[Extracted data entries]
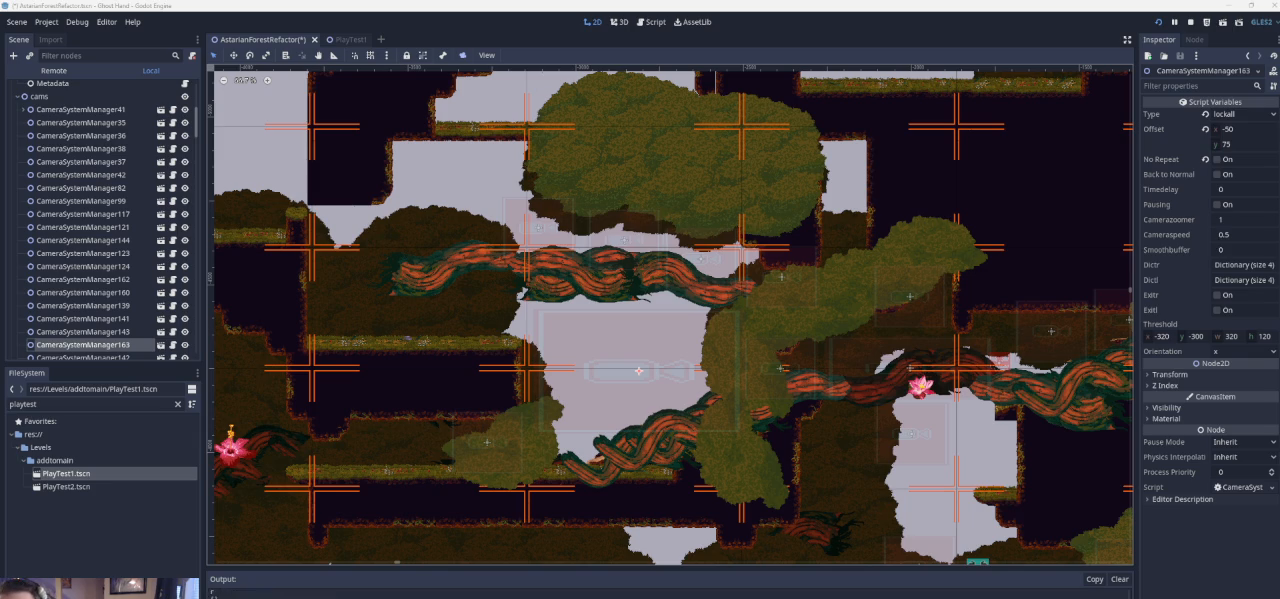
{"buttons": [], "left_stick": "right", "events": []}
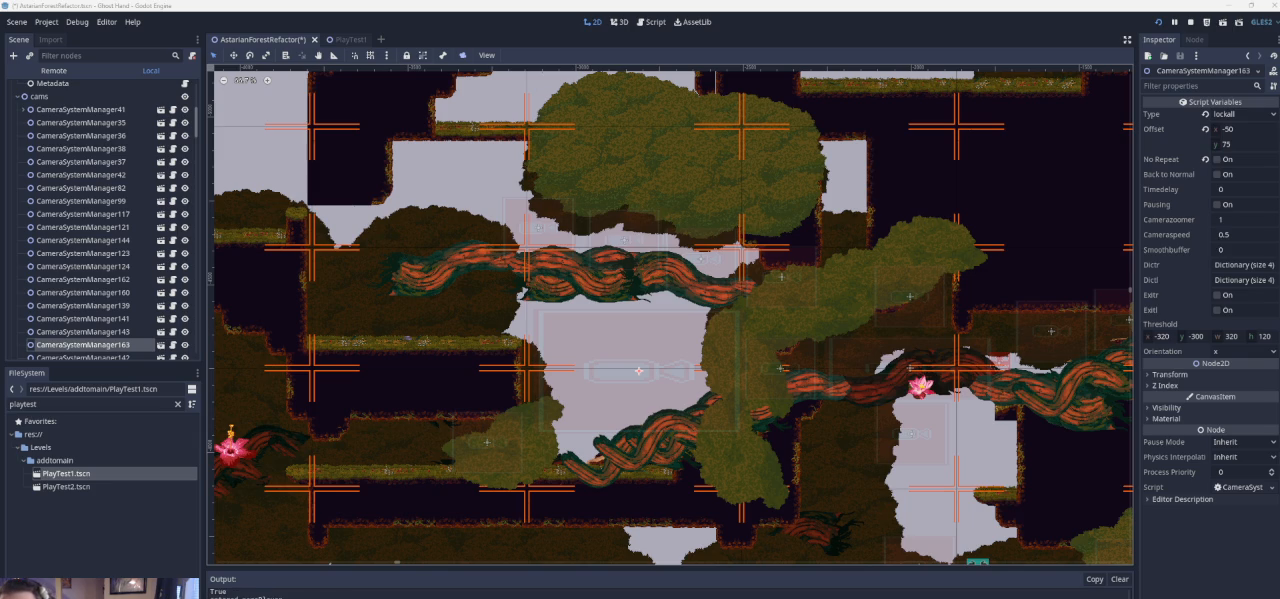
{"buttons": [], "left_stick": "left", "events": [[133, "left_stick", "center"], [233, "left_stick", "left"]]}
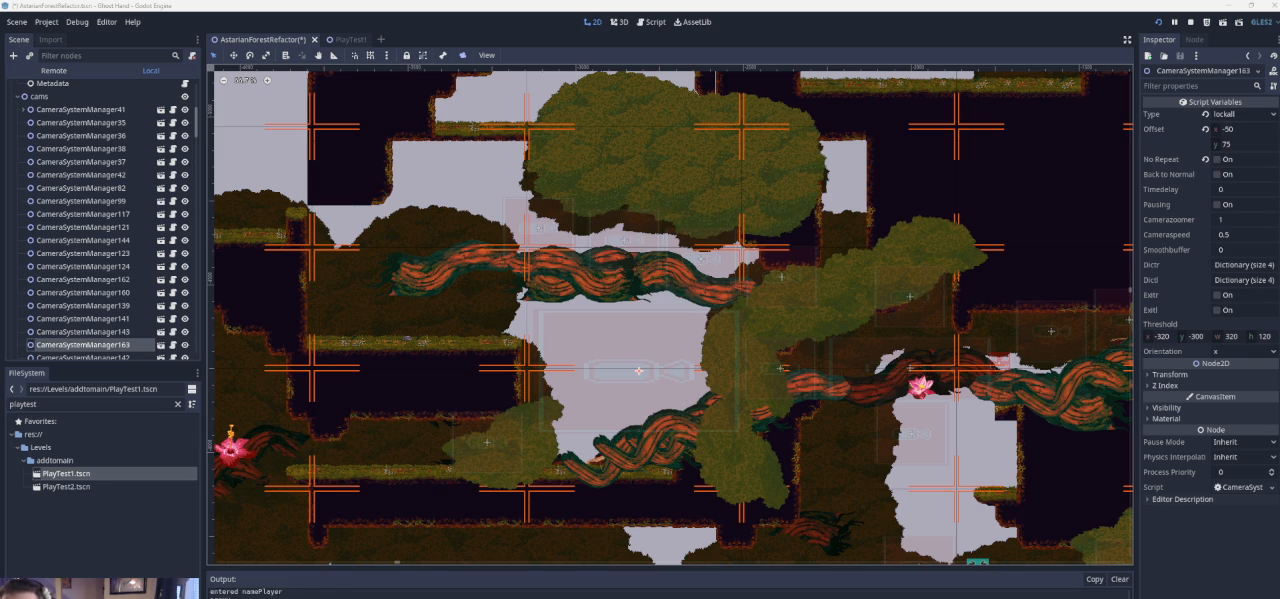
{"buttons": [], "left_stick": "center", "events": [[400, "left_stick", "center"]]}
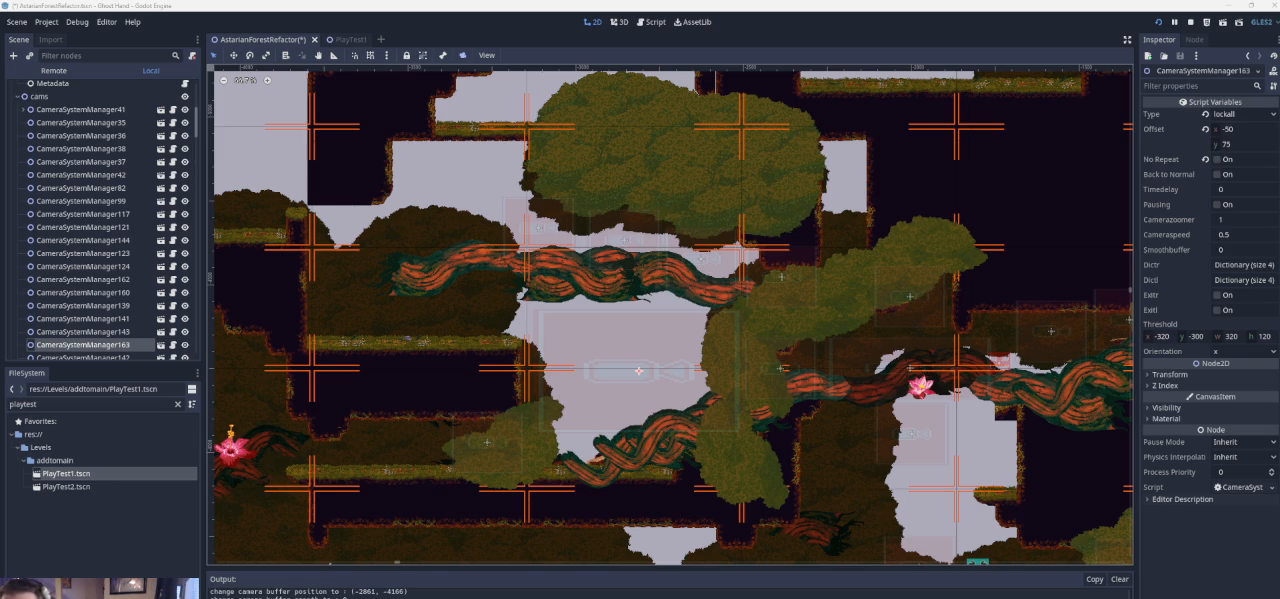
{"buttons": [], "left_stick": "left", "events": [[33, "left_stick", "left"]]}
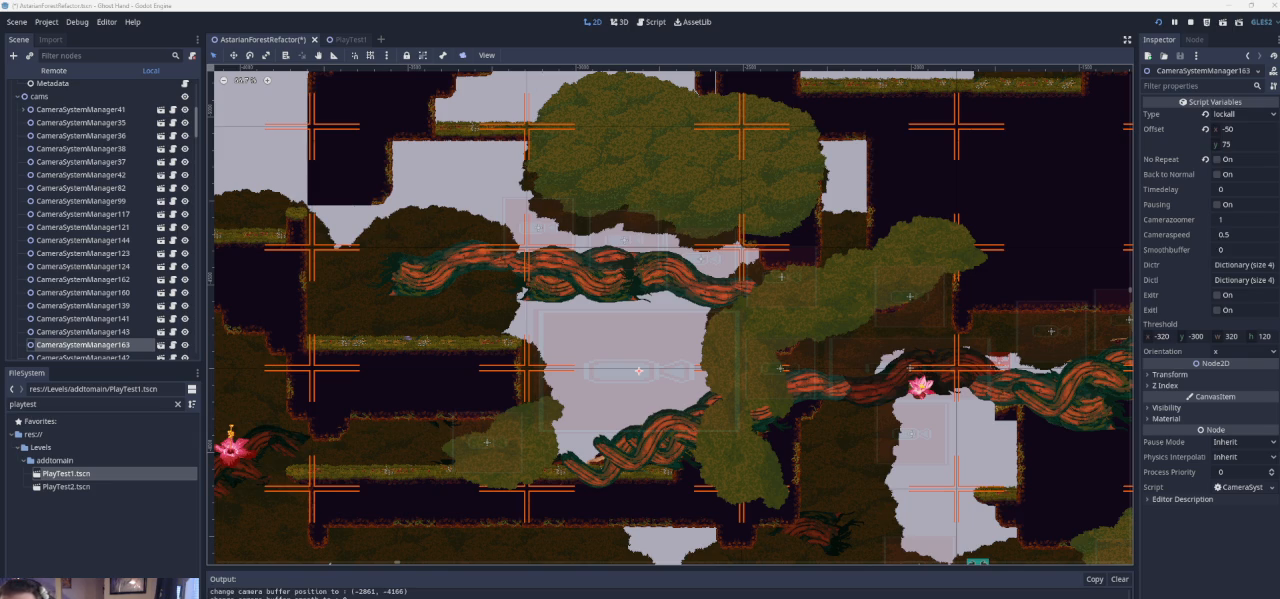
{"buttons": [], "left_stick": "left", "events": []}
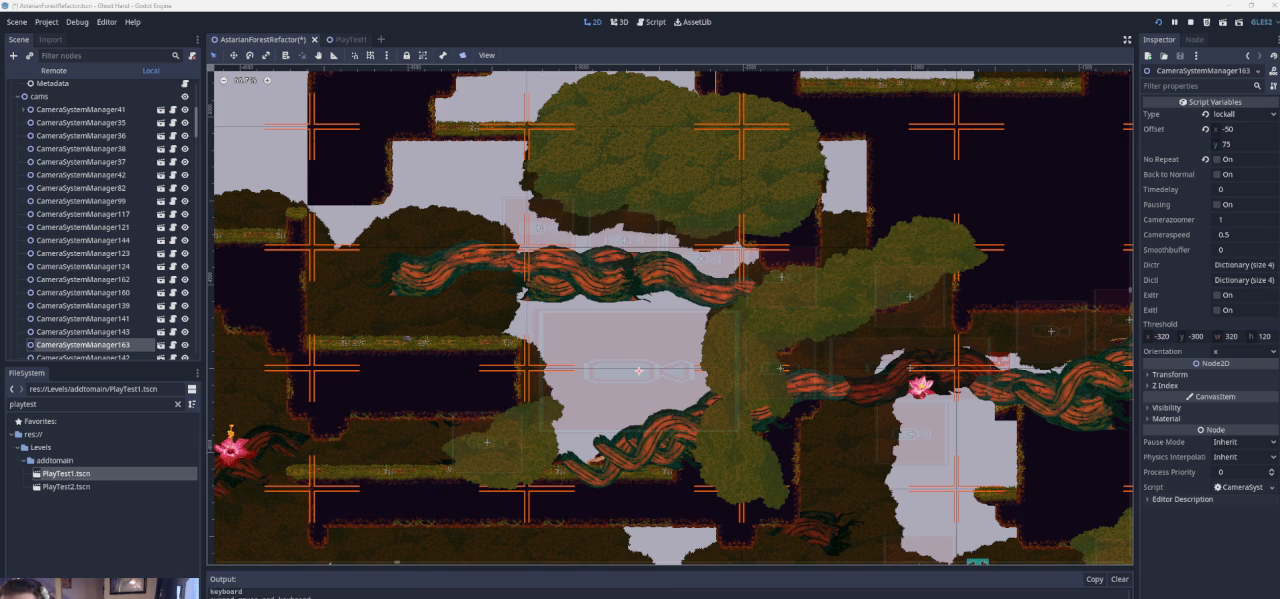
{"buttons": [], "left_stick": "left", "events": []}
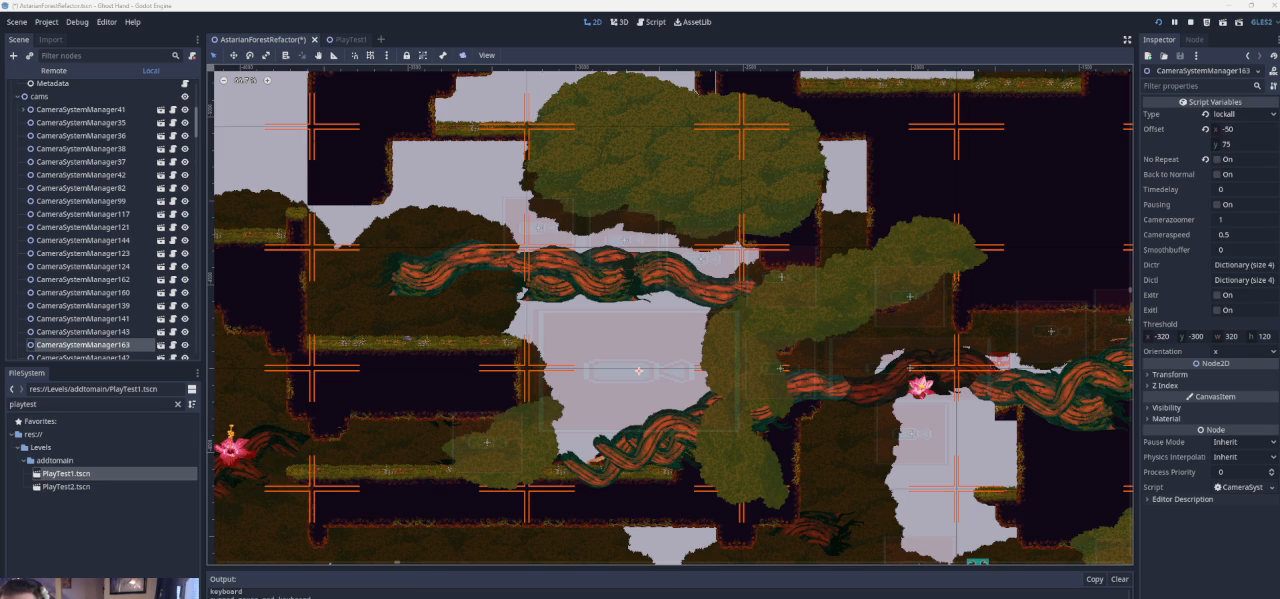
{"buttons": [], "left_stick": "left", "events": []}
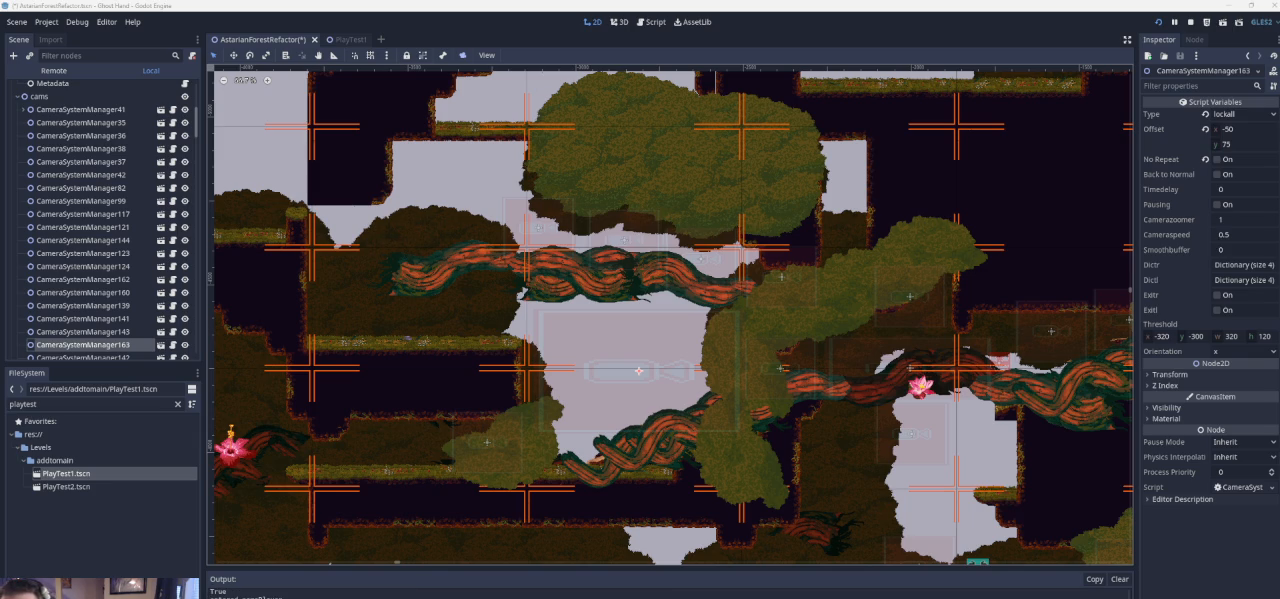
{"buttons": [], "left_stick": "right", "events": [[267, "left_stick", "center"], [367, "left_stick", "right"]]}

## YOUR OBJECTIVE
Would you print all of the entries exactly, omitting any image?

## RESULT OF THE EXERCISE
{"buttons": [], "left_stick": "right", "events": []}
{"buttons": [], "left_stick": "left", "events": [[133, "left_stick", "center"], [233, "left_stick", "left"]]}
{"buttons": [], "left_stick": "center", "events": [[400, "left_stick", "center"]]}
{"buttons": [], "left_stick": "left", "events": [[33, "left_stick", "left"]]}
{"buttons": [], "left_stick": "left", "events": []}
{"buttons": [], "left_stick": "left", "events": []}
{"buttons": [], "left_stick": "left", "events": []}
{"buttons": [], "left_stick": "right", "events": [[267, "left_stick", "center"], [367, "left_stick", "right"]]}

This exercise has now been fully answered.